● **Supplied data**:
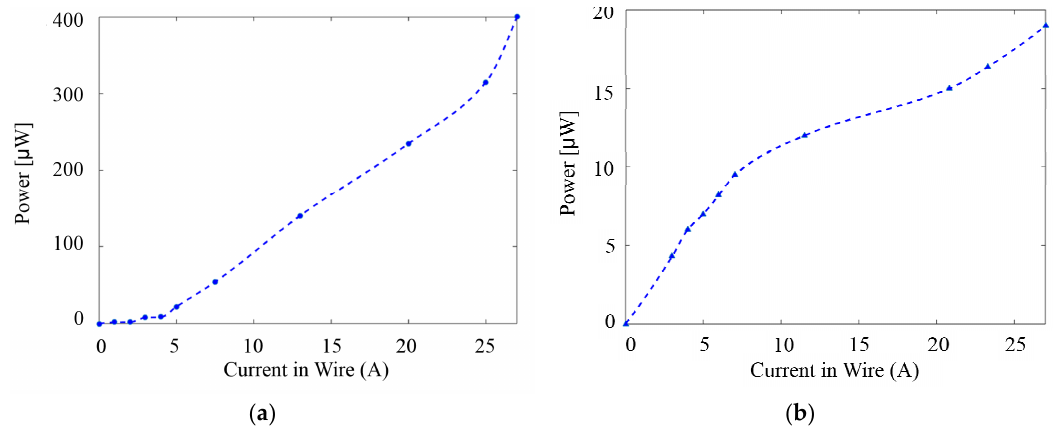
Figure 5. ( a ) Power output of EH1; ( b ) Power output of EH2. Measured RMS power output of two harvesters with regard to the current passing through the conducting wire. (The distance between EH1 and the wire is 6 mm and 4.5 mm for EH2 for a higher output power) EH2 has much lower output power than EH1 as a result of screen-printed PZT versus bulk PZT.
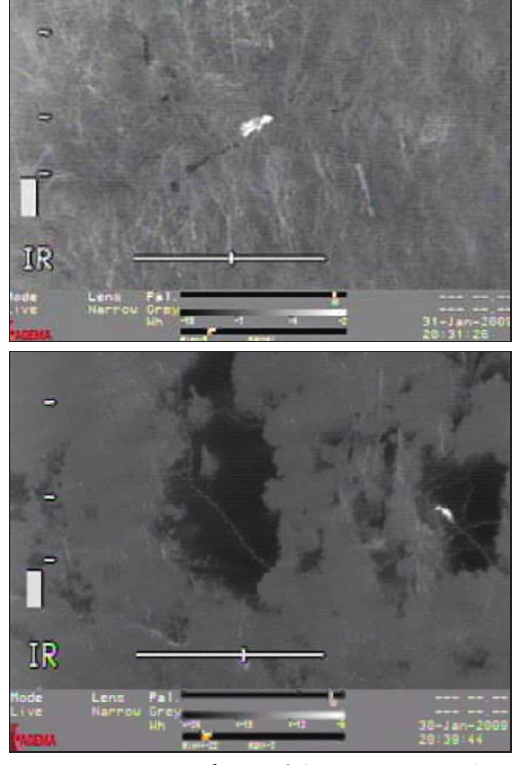
Fig. 3. FLIR images of (a) an adult moose near Marathon, Ontario, taken at an altitude of 610 m (2000 ft) a.g.l. and (b) an adult caribou on the west side of Patterson Island taken at an altitude of 305 m (1000 ft) a.g.l. Even at higher altitude, the moose is obviously much larger and has greater lumi- nous intensity than the caribou. Images courtesy of Susan Bernatas, Vision Air Research, Boise, ID,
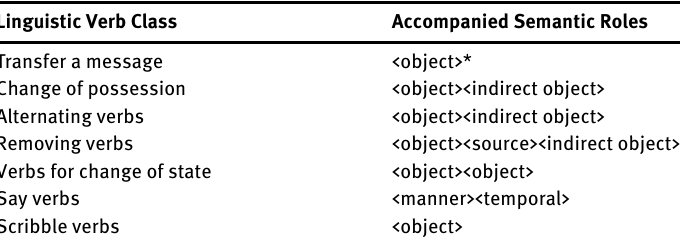
Table 4: Class of a Verb and its Accompanying Semantic Roles. Linguistic Verb Class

● **Your task**:
The word "much" appears in some lines of the data. Copy every one of those lines.

● **Solution for this exercise**:
Figure 5. ( a ) Power output of EH1; ( b ) Power output of EH2. Measured RMS power output of two harvesters with regard to the current passing through the conducting wire. (The distance between EH1 and the wire is 6 mm and 4.5 mm for EH2 for a higher output power) EH2 has much lower output power than EH1 as a result of screen-printed PZT versus bulk PZT.
Fig. 3. FLIR images of (a) an adult moose near Marathon, Ontario, taken at an altitude of 610 m (2000 ft) a.g.l. and (b) an adult caribou on the west side of Patterson Island taken at an altitude of 305 m (1000 ft) a.g.l. Even at higher altitude, the moose is obviously much larger and has greater lumi- nous intensity than the caribou. Images courtesy of Susan Bernatas, Vision Air Research, Boise, ID,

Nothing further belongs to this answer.